◆ **Given task**: Rewrite the records with "crop field" changed to "farm field" everywhere it occurs, keeping everything else the same.

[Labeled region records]
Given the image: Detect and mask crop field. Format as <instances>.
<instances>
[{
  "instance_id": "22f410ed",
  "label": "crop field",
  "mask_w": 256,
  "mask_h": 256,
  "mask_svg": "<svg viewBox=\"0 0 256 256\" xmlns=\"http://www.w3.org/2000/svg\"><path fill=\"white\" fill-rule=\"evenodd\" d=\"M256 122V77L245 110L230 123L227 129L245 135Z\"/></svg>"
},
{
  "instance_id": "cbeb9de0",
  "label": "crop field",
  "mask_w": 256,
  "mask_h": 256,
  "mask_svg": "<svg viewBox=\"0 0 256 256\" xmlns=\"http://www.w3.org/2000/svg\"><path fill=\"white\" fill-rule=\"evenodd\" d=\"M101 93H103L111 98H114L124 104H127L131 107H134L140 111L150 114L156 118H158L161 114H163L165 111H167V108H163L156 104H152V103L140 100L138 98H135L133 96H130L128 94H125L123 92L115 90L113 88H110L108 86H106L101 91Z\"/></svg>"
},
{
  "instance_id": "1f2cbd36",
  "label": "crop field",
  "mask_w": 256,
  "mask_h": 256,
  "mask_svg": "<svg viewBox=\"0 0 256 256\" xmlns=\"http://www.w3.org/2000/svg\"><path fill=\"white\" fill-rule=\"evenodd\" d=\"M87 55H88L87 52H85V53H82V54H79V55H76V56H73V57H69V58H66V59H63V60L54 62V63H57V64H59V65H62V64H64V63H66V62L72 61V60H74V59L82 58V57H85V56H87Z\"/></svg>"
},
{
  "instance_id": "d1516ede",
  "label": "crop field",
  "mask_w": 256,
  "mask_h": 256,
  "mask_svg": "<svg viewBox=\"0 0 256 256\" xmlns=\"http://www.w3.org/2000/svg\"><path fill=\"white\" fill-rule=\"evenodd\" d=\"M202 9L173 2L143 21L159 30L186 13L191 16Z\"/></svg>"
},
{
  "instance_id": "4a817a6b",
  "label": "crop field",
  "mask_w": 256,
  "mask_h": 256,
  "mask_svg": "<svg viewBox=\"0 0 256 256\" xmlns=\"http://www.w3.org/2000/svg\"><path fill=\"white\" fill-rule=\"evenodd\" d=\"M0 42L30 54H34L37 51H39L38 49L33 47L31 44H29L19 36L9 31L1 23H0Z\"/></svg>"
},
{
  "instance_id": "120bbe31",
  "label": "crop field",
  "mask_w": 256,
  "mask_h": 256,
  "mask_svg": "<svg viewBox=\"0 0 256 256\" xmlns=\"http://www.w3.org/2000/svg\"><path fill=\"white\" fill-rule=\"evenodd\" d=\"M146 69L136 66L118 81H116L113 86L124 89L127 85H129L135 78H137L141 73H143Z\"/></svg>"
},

◆ **Complete answer**:
Given the image: Detect and mask farm field. Format as <instances>.
<instances>
[{
  "instance_id": "22f410ed",
  "label": "farm field",
  "mask_w": 256,
  "mask_h": 256,
  "mask_svg": "<svg viewBox=\"0 0 256 256\" xmlns=\"http://www.w3.org/2000/svg\"><path fill=\"white\" fill-rule=\"evenodd\" d=\"M256 122V77L245 110L230 123L227 129L245 135Z\"/></svg>"
},
{
  "instance_id": "cbeb9de0",
  "label": "farm field",
  "mask_w": 256,
  "mask_h": 256,
  "mask_svg": "<svg viewBox=\"0 0 256 256\" xmlns=\"http://www.w3.org/2000/svg\"><path fill=\"white\" fill-rule=\"evenodd\" d=\"M101 93H103L111 98H114L124 104H127L131 107H134L140 111L150 114L156 118H158L161 114H163L165 111H167V108H163L156 104H152V103L140 100L138 98H135L133 96H130L128 94H125L123 92L115 90L113 88H110L108 86H106L101 91Z\"/></svg>"
},
{
  "instance_id": "1f2cbd36",
  "label": "farm field",
  "mask_w": 256,
  "mask_h": 256,
  "mask_svg": "<svg viewBox=\"0 0 256 256\" xmlns=\"http://www.w3.org/2000/svg\"><path fill=\"white\" fill-rule=\"evenodd\" d=\"M87 55H88L87 52H85V53H82V54H79V55H76V56H73V57H69V58H66V59H63V60L54 62V63H57V64H59V65H62V64H64V63H66V62L72 61V60H74V59L82 58V57H85V56H87Z\"/></svg>"
},
{
  "instance_id": "d1516ede",
  "label": "farm field",
  "mask_w": 256,
  "mask_h": 256,
  "mask_svg": "<svg viewBox=\"0 0 256 256\" xmlns=\"http://www.w3.org/2000/svg\"><path fill=\"white\" fill-rule=\"evenodd\" d=\"M202 9L173 2L143 21L159 30L186 13L191 16Z\"/></svg>"
},
{
  "instance_id": "4a817a6b",
  "label": "farm field",
  "mask_w": 256,
  "mask_h": 256,
  "mask_svg": "<svg viewBox=\"0 0 256 256\" xmlns=\"http://www.w3.org/2000/svg\"><path fill=\"white\" fill-rule=\"evenodd\" d=\"M0 42L30 54H34L37 51H39L38 49L33 47L31 44H29L19 36L9 31L1 23H0Z\"/></svg>"
},
{
  "instance_id": "120bbe31",
  "label": "farm field",
  "mask_w": 256,
  "mask_h": 256,
  "mask_svg": "<svg viewBox=\"0 0 256 256\" xmlns=\"http://www.w3.org/2000/svg\"><path fill=\"white\" fill-rule=\"evenodd\" d=\"M146 69L136 66L118 81H116L113 86L124 89L127 85H129L135 78H137L141 73H143Z\"/></svg>"
},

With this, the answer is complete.